*** Opening of Input data ***
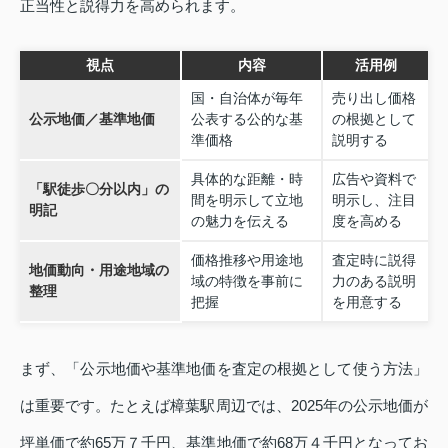
正当性と説得力を高められます。
視点
内容
活用例
国・自治体が毎年
売り出し価格
公示地価／基準地価
公表する公的な基
の根拠として
準価格
説明する
具体的な距離・時
広告や資料で
「駅徒歩〇分以内」の
間を明示して立地
明示し、注目
明記
の魅力を伝える
度を高める
価格推移や用途地
査定時に説得
地価動向・用途地域の
域の特徴を事前に
力のある説明
整理
把握
を用意する
まず、「公示地価や基準地価を査定の根拠として使う方法」
は重要です。たとえば樟葉駅周辺では、2025年の公示地価が
坪単価で約65万７千円、基準地価で約68万４千円となってお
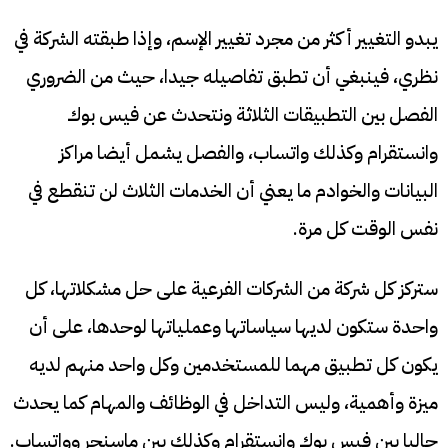
يبدو التغيير أكثر من مجرد تغيير الإسم، وإذا طبقته الشركة في
نظري، فينبغي أن تطبق تفاصيله جيدا، حيث من الضروري
الفصل بين التطبيقات الثلاثة ونتحدث عن فيس بوك
وانستقرام وكذلك واتساب، والفصل يشمل أيضا مراكز
البيانات والخوادم ما يعني أن الخدمات الثلاث لن تنقطع في
نفس الوقت كل مرة.
ستركز كل شركة من الشركات الفرعية على حل مشكلاتها، كل
واحدة ستكون لديها سياساتها وعملياتها لوحدها، على أن
يكون كل تطبيق مهما للمستخدمين وكل واحد منهم لديه
ميزة وأهمية، وليس التداخل في الوظائف والمهام كما يحدث
حاليا بين فيس بوك وانستقرام وكذلك بين ماسنجر وواتساب.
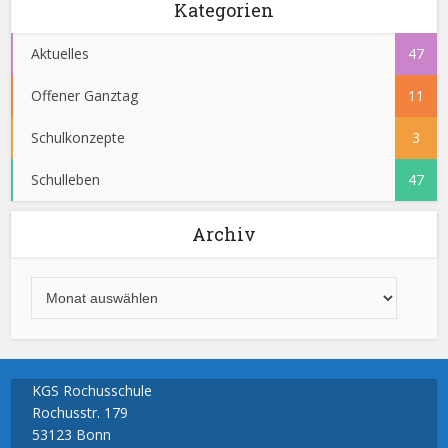
Kategorien
Aktuelles
47
Offener Ganztag
11
Schulkonzepte
3
Schulleben
47
Archiv
KGS Rochusschule
Rochusstr. 179
53123 Bonn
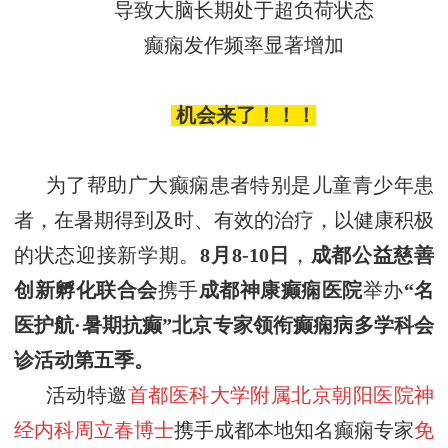
导致大脑长期处于超负荷状态
癫痫发作频率显著增加
机会来了！！！
为了帮助广大癫痫患者特别是儿童青少年患
者，在暑期得到及时、有效的治疗，以健康积极
的状态迎接新学期。
8
月
8
-
10
日
，
成都公益慈善
创新孵化联合会
携手
成都神康癫痫医院
举办
“名
医护航·暑期抗癫”
北京专家领衔癫痫病多学科会
诊活动
第
五
季
。
活动特邀
首都医科大学附属北京朝阳医院神
经内科周立春
博士
携手成都本地知名癫痫专家
免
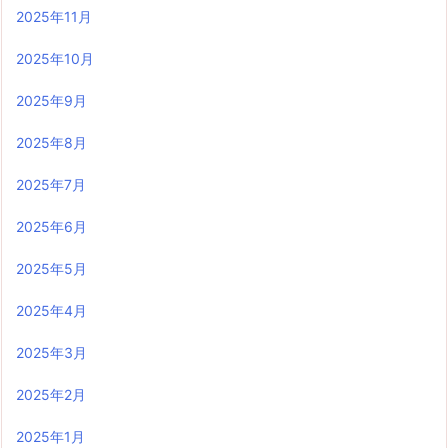
2025年11月
2025年10月
2025年9月
2025年8月
2025年7月
2025年6月
2025年5月
2025年4月
2025年3月
2025年2月
2025年1月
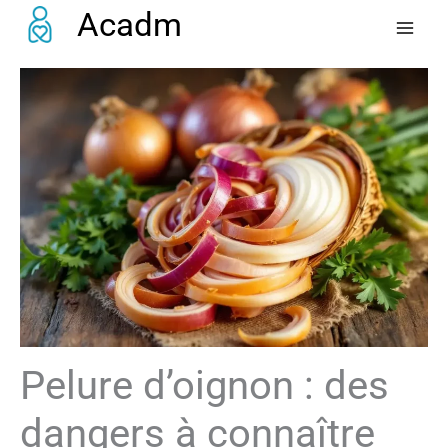
Aller
Acadm
au
contenu
Pelure d’oignon : des
dangers à connaître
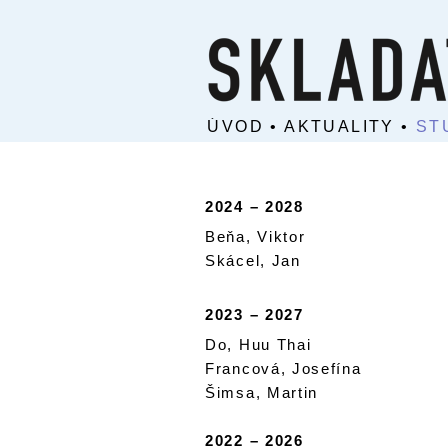
ÚVOD
•
AKTUALITY
•
ST
2024 – 2028
Beňa, Viktor
Skácel, Jan
2023 – 2027
Do, Huu Thai
Francová, Josefína
Šimsa, Martin
2022 – 2026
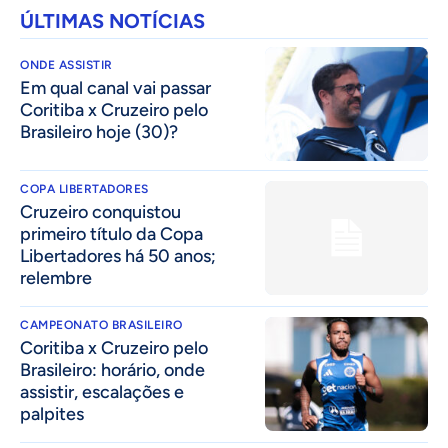
ÚLTIMAS NOTÍCIAS
ONDE ASSISTIR
Em qual canal vai passar
Coritiba x Cruzeiro pelo
Brasileiro hoje (30)?
COPA LIBERTADORES
Cruzeiro conquistou
primeiro título da Copa
Libertadores há 50 anos;
relembre
CAMPEONATO BRASILEIRO
Coritiba x Cruzeiro pelo
Brasileiro: horário, onde
assistir, escalações e
palpites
*** Close of Input data ***
In the data from the beginning through the line containing "2022 – 2026", change "Schulkonzepte" to "Schulprofile" and keep every other line as it is. Omit the pictures from your response.

Task solution
正当性と説得力を高められます。
視点
内容
活用例
国・自治体が毎年
売り出し価格
公示地価／基準地価
公表する公的な基
の根拠として
準価格
説明する
具体的な距離・時
広告や資料で
「駅徒歩〇分以内」の
間を明示して立地
明示し、注目
明記
の魅力を伝える
度を高める
価格推移や用途地
査定時に説得
地価動向・用途地域の
域の特徴を事前に
力のある説明
整理
把握
を用意する
まず、「公示地価や基準地価を査定の根拠として使う方法」
は重要です。たとえば樟葉駅周辺では、2025年の公示地価が
坪単価で約65万７千円、基準地価で約68万４千円となってお
يبدو التغيير أكثر من مجرد تغيير الإسم، وإذا طبقته الشركة في
نظري، فينبغي أن تطبق تفاصيله جيدا، حيث من الضروري
الفصل بين التطبيقات الثلاثة ونتحدث عن فيس بوك
وانستقرام وكذلك واتساب، والفصل يشمل أيضا مراكز
البيانات والخوادم ما يعني أن الخدمات الثلاث لن تنقطع في
نفس الوقت كل مرة.
ستركز كل شركة من الشركات الفرعية على حل مشكلاتها، كل
واحدة ستكون لديها سياساتها وعملياتها لوحدها، على أن
يكون كل تطبيق مهما للمستخدمين وكل واحد منهم لديه
ميزة وأهمية، وليس التداخل في الوظائف والمهام كما يحدث
حاليا بين فيس بوك وانستقرام وكذلك بين ماسنجر وواتساب.
Kategorien
Aktuelles
47
Offener Ganztag
11
Schulprofile
3
Schulleben
47
Archiv
KGS Rochusschule
Rochusstr. 179
53123 Bonn
导致大脑长期处于超负荷状态
癫痫发作频率显著增加
机会来了！！！
为了帮助广大癫痫患者特别是儿童青少年患
者，在暑期得到及时、有效的治疗，以健康积极
的状态迎接新学期。
8
月
8
-
10
日
，
成都公益慈善
创新孵化联合会
携手
成都神康癫痫医院
举办
“名
医护航·暑期抗癫”
北京专家领衔癫痫病多学科会
诊活动
第
五
季
。
活动特邀
首都医科大学附属北京朝阳医院神
经内科周立春
博士
携手成都本地知名癫痫专家
免
2025年11月
2025年10月
2025年9月
2025年8月
2025年7月
2025年6月
2025年5月
2025年4月
2025年3月
2025年2月
2025年1月
Aller
Acadm
au
contenu
Pelure d’oignon : des
dangers à connaître
ÚVOD
•
AKTUALITY
•
ST
2024 – 2028
Beňa, Viktor
Skácel, Jan
2023 – 2027
Do, Huu Thai
Francová, Josefína
Šimsa, Martin
2022 – 2026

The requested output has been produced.